Held near Central Square in Cambridge, MA, people started filtering in around 10am. At 10:20 or so, there were 20-30 people gathered, and a brief introduction was given, and everyone went around the room to introduce themselves and mention a project they would want to work on.

My project was to build a webapp to help you catalog the sights, sounds, etc, etc. My main use case was that I moved recently, and wanted a good way of getting an idea of what type of stuff is right around me as far as resturants, bars, etc go. Certainly, there is yelp, and Google Maps’ search, but neither really gave you a good view of exactly how much stuff was in an area (they usually limit the view to 10 or so per page).

As it turned out, two other attendees were interested in hacking on this.

Given that I’ve been into rails a lot lately, and rails is pretty good for getting something going pretty quickly, it was the obvious choice.
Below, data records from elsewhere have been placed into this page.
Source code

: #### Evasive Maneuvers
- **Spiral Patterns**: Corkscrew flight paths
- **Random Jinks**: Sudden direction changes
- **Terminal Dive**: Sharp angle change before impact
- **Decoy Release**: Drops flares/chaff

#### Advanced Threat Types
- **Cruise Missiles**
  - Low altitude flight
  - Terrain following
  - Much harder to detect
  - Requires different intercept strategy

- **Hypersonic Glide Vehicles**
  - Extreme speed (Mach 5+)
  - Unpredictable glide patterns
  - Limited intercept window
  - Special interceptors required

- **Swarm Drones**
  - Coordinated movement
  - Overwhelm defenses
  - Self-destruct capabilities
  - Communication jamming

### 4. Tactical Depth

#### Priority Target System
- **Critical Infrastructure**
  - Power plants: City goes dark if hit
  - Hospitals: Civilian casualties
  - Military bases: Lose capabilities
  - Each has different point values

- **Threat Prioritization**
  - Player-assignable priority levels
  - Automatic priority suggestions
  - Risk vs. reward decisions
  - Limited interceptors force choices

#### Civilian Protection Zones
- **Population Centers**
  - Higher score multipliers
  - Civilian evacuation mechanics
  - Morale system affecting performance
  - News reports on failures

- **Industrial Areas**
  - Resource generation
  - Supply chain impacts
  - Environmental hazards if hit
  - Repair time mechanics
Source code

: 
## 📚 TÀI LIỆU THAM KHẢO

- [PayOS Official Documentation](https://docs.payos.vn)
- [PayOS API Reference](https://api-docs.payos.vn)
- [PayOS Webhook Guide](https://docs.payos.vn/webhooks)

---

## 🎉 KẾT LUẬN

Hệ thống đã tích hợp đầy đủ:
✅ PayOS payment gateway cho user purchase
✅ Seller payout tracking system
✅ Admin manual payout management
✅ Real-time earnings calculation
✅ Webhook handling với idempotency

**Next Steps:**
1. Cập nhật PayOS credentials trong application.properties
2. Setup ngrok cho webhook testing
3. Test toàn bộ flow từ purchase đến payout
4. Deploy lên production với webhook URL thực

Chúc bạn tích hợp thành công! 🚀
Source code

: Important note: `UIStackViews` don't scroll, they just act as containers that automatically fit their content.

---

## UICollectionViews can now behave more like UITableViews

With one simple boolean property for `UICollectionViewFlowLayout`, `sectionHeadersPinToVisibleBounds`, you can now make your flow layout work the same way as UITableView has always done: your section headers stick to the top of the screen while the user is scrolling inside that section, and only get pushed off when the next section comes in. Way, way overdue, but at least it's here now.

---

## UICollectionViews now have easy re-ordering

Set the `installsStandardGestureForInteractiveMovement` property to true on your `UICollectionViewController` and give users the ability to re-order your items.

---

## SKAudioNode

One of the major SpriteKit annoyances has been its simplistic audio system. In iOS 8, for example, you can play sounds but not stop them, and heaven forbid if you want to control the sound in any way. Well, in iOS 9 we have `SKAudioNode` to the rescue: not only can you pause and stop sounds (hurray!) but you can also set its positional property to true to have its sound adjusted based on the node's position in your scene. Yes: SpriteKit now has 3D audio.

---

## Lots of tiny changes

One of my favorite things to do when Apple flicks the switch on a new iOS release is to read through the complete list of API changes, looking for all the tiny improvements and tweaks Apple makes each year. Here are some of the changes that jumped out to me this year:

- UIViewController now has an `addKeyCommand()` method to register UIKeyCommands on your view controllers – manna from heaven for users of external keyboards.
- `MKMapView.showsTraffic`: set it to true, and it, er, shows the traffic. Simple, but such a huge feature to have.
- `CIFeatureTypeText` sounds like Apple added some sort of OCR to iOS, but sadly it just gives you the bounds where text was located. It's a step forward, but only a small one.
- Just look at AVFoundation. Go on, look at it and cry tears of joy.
And with the awesomeness of Google Maps API, that was a pretty obvious choice.

After a bit of research, I found two plugins which helped us out quite a bit. The first was ym4r_gm. We used this to be able to programatically construct a map in Ruby, and used the helpers in the view to render it.
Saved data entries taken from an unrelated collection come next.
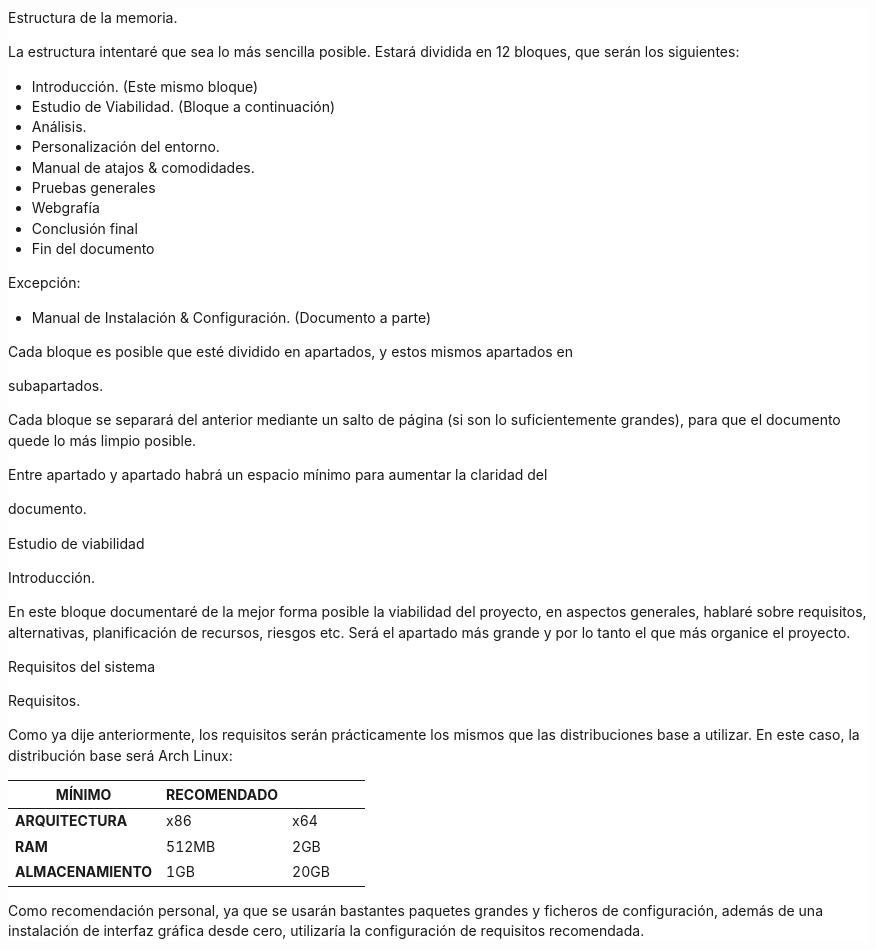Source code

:<a name="_page6_x82.00_y288.25"></a>Estructura de la memoria. 

La estructura intentaré que sea lo más sencilla posible. Estará dividida en 12 bloques, que serán los siguientes: 

- Introducción. (Este mismo bloque) 
- Estudio de Viabilidad. (Bloque a continuación) 
- Análisis. 
- Personalización del entorno. 
- Manual de atajos & comodidades. 
- Pruebas generales 
- Webgrafía 
- Conclusión final 
- Fin del documento 

Excepción: 

- Manual de Instalación & Configuración. (Documento a parte) 

Cada bloque es posible que esté dividido en apartados, y estos mismos apartados en 

subapartados. 

Cada bloque se separará del anterior mediante un salto de página (si son lo suficientemente grandes), para que el documento quede lo más limpio posible. 

Entre apartado y apartado habrá un espacio mínimo para aumentar la claridad del 

documento. 





<a name="_page7_x82.00_y71.25"></a>Estudio de viabilidad 

<a name="_page7_x82.00_y98.25"></a>Introducción. 

En este bloque documentaré de la mejor forma posible la viabilidad del proyecto, en aspectos generales, hablaré sobre requisitos, alternativas, planificación de recursos, riesgos etc. Será el apartado más grande y por lo tanto el que más organice el proyecto. 

<a name="_page7_x82.00_y191.25"></a>Requisitos del sistema 

<a name="_page7_x82.00_y208.25"></a>Requisitos. 

Como ya dije anteriormente, los requisitos serán prácticamente los mismos que las distribuciones base a utilizar. En este caso, la distribución base será Arch Linux: 



|**MÍNIMO** |**RECOMENDADO** ||||
| - | - | :- | :- | :- |
|**ARQUITECTURA** |x86 |x64 |||
|**RAM** |512MB |2GB |||
|**ALMACENAMIENTO** |1GB |20GB |||

Como recomendación personal, ya que se usarán bastantes paquetes grandes y ficheros de configuración, además de una instalación de interfaz gráfica desde cero, utilizaría la configuración de requisitos recomendada.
For example, we had a method that looked like

def build_map
  @map = GMap.new("map_div")
  @map.control_init(:large_map => true,:map_type => true)

  @map.center_zoom_init [@origin[0], @origin[1]], 12

  @markers.each do |marker|
    @map.overlay_init marker
  end
end

In the head, we do:

<%= GMap.header %>
<%= @map.to_html if @map %>

This takes care of adding the appropriate CSS magic, and script includes, and spits out the javascript that actually does the constructing of the map. We are then free to add the map div, and things just work.
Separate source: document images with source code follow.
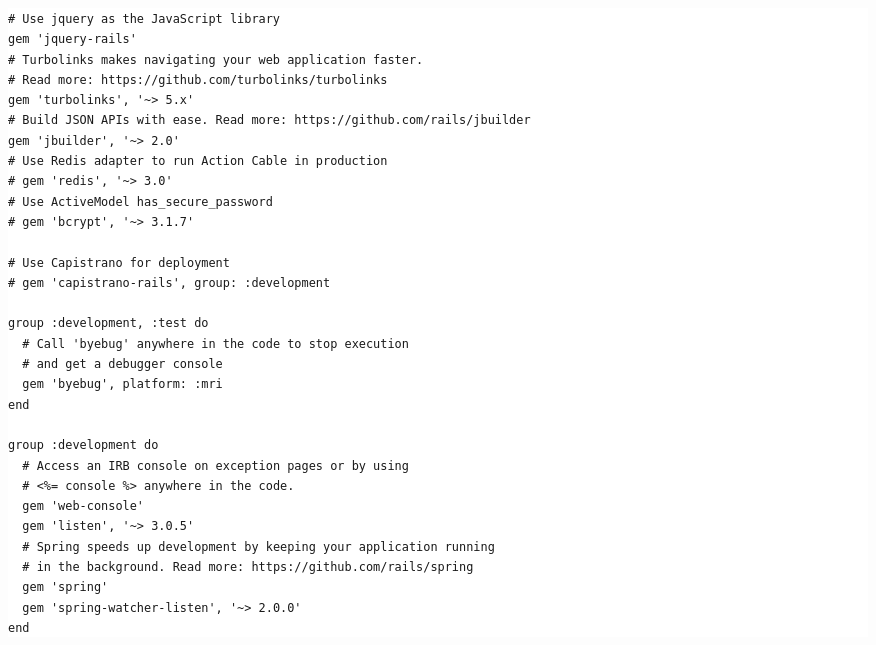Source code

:	# Use jquery as the JavaScript library
	gem 'jquery-rails'
	# Turbolinks makes navigating your web application faster.
	# Read more: https://github.com/turbolinks/turbolinks
	gem 'turbolinks', '~> 5.x'
	# Build JSON APIs with ease. Read more: https://github.com/rails/jbuilder
	gem 'jbuilder', '~> 2.0'
	# Use Redis adapter to run Action Cable in production
	# gem 'redis', '~> 3.0'
	# Use ActiveModel has_secure_password
	# gem 'bcrypt', '~> 3.1.7'

	# Use Capistrano for deployment
	# gem 'capistrano-rails', group: :development

	group :development, :test do
	  # Call 'byebug' anywhere in the code to stop execution
	  # and get a debugger console
	  gem 'byebug', platform: :mri
	end

	group :development do
	  # Access an IRB console on exception pages or by using
	  # <%= console %> anywhere in the code.
	  gem 'web-console'
	  gem 'listen', '~> 3.0.5'
	  # Spring speeds up development by keeping your application running
	  # in the background. Read more: https://github.com/rails/spring
	  gem 'spring'
	  gem 'spring-watcher-listen', '~> 2.0.0'
	end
The second plugin was geokit. This provides acts_as_mappable, which adds a lot of magic to your model to let you be able to search for objects within a certain distance of an origin. For example:

  @spots = Spot.find :all, :origin => @origin, :conditions => "distance < #{params[:distance]}";

It also provides a facade for using the various geocoders that are available, such as Google, Yahoo, and Geocoder.us.

So, by making use of these, we were able to getting a somewhat functioning prototype working by the end of the day.

We had collected data on a few chains restaurants/eateries (since the data is so easy to grok) that spread across Boston. In the webapp, you select Boston, and it shows all the Spots that we had in the system. You can set a center of the map, and choose how large a radius to search for, and a name search. As I type this, it sounds pretty trivial, but let me assure you, it did take quite a bit of effort to get going :)

One thing we needed was some way of sharing our work through the day. I had seen some projects being hosted by Google Code, so after a few minutes of poking around, I had setup a new project for us, where2go. It sounds like my fellow collaborators are interested to continue hacking at this, so with luck, we will eventually launch something cool and exciting.

All in all, it was a great time, and many thanks to all the organizers and attendees. I am definitely looking forward to the next DevHouseBoston, whenever it may be.